An explanation for the shift in subsite distribution of colon cancer has been the focus of intense investigation. Cholecystectomy, an increasingly common procedure in the latter half of the twentieth century, causes a subsequent rise in the flux of bile acids through the colon and the production of secondary bile acids predominantly in the cecum. From animal data, bile acids have been shown to enhance epithelial cell proliferation and stimulate DNA synthesis in premalignant colonocytes.32 The secondary bile acid, deoxycholate, appears to be particularly responsible for this phenomenon.32

McMichael and Potter summarized the results of 20 studies looking at the relationship between cholecystectomy and colonic neoplasia. Of 20 studies, 14 demonstrated an increase in the risk of colon cancer in association with prior cholecystectomy. Half showed an increased risk of proximal cancers.32

Dietary constituents may also influence the development of proximal colonic neoplasia.
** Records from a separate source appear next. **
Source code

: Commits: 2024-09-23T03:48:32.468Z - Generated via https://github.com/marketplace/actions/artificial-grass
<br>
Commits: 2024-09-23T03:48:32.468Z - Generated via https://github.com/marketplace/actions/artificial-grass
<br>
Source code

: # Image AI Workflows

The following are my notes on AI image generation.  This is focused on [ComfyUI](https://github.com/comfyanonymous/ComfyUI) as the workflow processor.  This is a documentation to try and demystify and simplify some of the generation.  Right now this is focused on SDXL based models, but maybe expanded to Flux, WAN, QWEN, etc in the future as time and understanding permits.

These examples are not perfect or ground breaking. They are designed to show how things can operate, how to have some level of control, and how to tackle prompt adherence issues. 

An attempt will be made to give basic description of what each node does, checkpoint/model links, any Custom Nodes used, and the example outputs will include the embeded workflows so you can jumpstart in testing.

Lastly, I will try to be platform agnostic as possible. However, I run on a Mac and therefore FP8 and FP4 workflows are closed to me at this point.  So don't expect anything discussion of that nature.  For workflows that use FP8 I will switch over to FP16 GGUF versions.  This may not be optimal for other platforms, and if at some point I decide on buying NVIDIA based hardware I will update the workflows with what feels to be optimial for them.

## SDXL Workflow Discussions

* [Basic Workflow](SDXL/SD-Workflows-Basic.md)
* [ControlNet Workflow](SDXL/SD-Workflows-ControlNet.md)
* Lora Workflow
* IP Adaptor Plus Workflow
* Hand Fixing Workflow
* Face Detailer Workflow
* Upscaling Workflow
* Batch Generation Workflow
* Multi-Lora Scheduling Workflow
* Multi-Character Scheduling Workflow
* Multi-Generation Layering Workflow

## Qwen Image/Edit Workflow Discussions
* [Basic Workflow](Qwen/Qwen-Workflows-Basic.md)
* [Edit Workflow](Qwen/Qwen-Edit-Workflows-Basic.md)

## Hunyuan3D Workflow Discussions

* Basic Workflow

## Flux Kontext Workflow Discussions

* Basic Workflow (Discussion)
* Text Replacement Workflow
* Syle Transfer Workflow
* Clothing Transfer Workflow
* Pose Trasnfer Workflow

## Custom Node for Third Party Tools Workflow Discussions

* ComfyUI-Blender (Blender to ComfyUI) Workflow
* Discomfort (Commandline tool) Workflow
A nested case-control study, which reviewed the intake of calcium in men of Japanese ancestry living in Hawaii from 1900 to 1919, identified an inverse relationship between dietary calcium and the subsequent risk of sigmoid colon cancer. Dietary fat had no influence on subsite cancer development.7 Hirayama's study (from Japan) found no association between the consumption of milk, meat of any type, green or yellow vegetables, rice or wheat, or soybeans or cigarette smoking and the development of proximal bowel cancers. However, he did find a strong relationship between the consumption of alcoholic beverages and sigmoid colon cancer.33 In summary, the role of diet in the development of proximal colonic neoplasms remains unclear.

Certain genetic alterations in the colonic epithelial, such as those occurring in hereditary cancer syndromes, predispose individuals to the development of proximal neoplasms.5,10 Although understanding of the molecular changes that take place and the ability to screen this population improve, individuals with proximal neoplasms represent a small segment of the population of patients with colon cancer and improved diagnosis is unlikely to impact overall trends substantially. 



Results from our institution show that the incidence of right-sided colonic neoplasms is high. In fact, over a period of 14 years, we were able to confirm a trend of proximal migration identified in other studies. That this trend was independent of age and gender at our institution suggests that these factors do not account for the observed trend in the general population. The percentage of colon cancers reachable by sigmoidoscope is less than 50% in recent years at our institution. This may have important implications for policy concerning methods of colon cancer screening. The etiology of this migration remains unclear. Convincing data regarding the role of previous cholecystectomy and dietary constituents are lacking.